The overall quality of the evidence is moderate, reflecting some concerns about bias and confidence intervals, including the possibility of no effect. Seven outcomes were analysed, with heterogeneity observed in only one - LVEF. Subgroup analyses were performed to investigate differences based on cell type, dosage, and sample size. A few studies were excluded due to unclear reporting of stem cell characteristics. In this SRMA, it was found that in patients with AMI, the use of stem cells had no significant effect on mortality, current MI, or heart failure-related hospitalisations, except for LVEF. The evidence is of moderate quality; further clinical trials may change the estimate.

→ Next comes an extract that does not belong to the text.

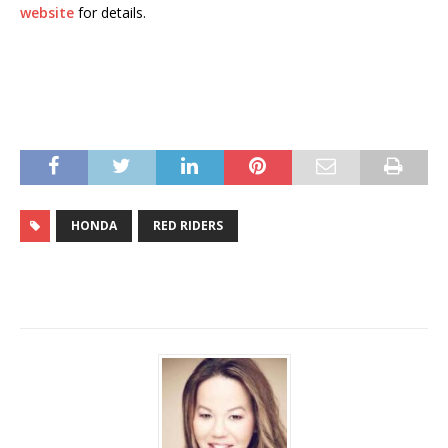
website
for details.
HONDA
RED RIDERS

This meta-analysis suggests that stem cell therapy does not significantly impact mortality, current MI, or heart failure-related hospitalisations in AMI patients. While improvements in LVEF were noted, their clinical significance remained uncertain. The findings highlight the necessity of further large-scale, rigorously designed trials with long term follow-up to determine the potential role of stem cell therapy in AMI treatment.

Financial support & sponsorship

This review was commissioned by the Indian Council of Medical Research (ICMR) under the project titled “EOI -2023-000306: Evidence Synthesis for the Use of Stem Cell Therapy: Conducting Systematic Review and Meta-analysis.” The Department of Health Research (DHR), Government of India.

Conflicts of Interest

None.

Use of Artificial Intelligence (AI)-Assisted Technology for manuscript preparation

The authors confirm that there was no use of AI-assisted technology for assisting in the writing of the manuscript and no images were manipulated using AI.